A broad parallel, but...stay with me here.
For some people, the Lance Armstrong story is a non-event. They don't care about the guy or the bike, the sport, or the fact that he lied repeatedly about cheating.
What struck me as I read the commentary this morning is that he has almost no remorse. There was a public trust involved in his position, and in his journey.

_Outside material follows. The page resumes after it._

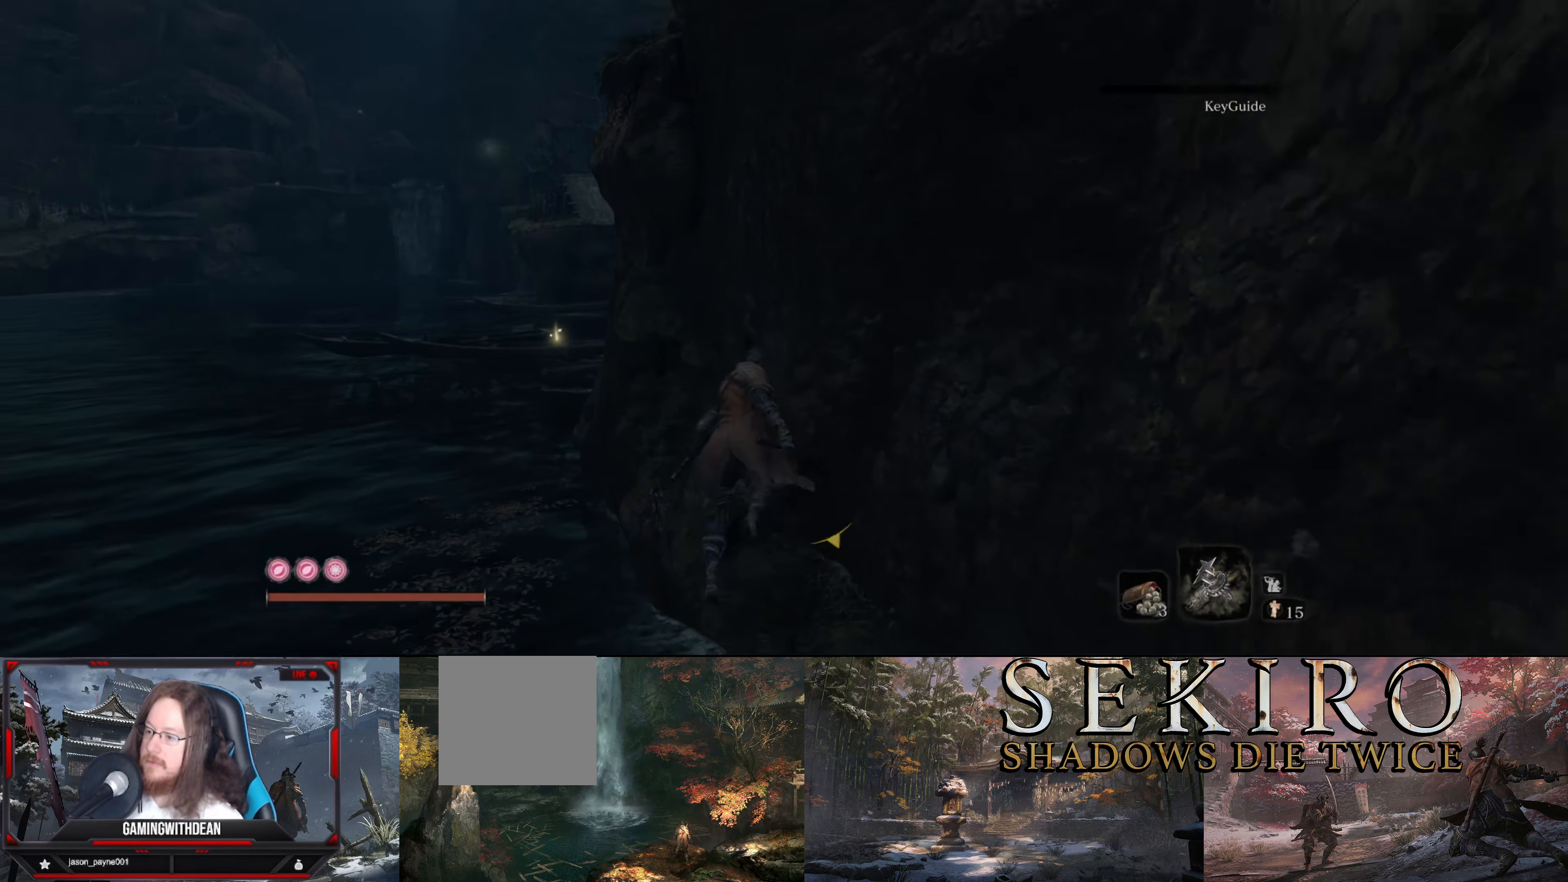
{"buttons": ["B"], "left_stick": "up", "right_stick": "center", "events": [[150, "A", "down"], [350, "A", "up"]]}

There are people all over America today who are disappointed and disgusted.
Here's a quick excerpt from the Oprah interview:
"At the time it did not feel wrong?" Winfrey asked.
"No," Armstrong replied. "Scary."
"Did you feel bad about it?" she pressed him.
"No," he said. "Even scarier."
"Did you feel in any way that you were cheating?"
"No," Armstrong paused. "Scariest."
It's the same thing when a good cop goes bad; the public's trust has been violated, and people are more horrified than if a regular citizen had committed various atrocities or crimes. People are shocked and feel violated. If some garden-variety psycho decided to cannibalize young women, we would be blown away by the news. But the fact that there was recently a cop who thought that would be a great idea: we shudder, we are outraged, and we discuss it every opportunity we get.
We all have expectations.
Deep down, most of us are rooting for the good guys. It's human nature to not want to see the bad guys win. When they do...we feel cheated. The balance of the world seems off-kilter. And today---for a lot of cycling fans---I'm sure it feels just like that.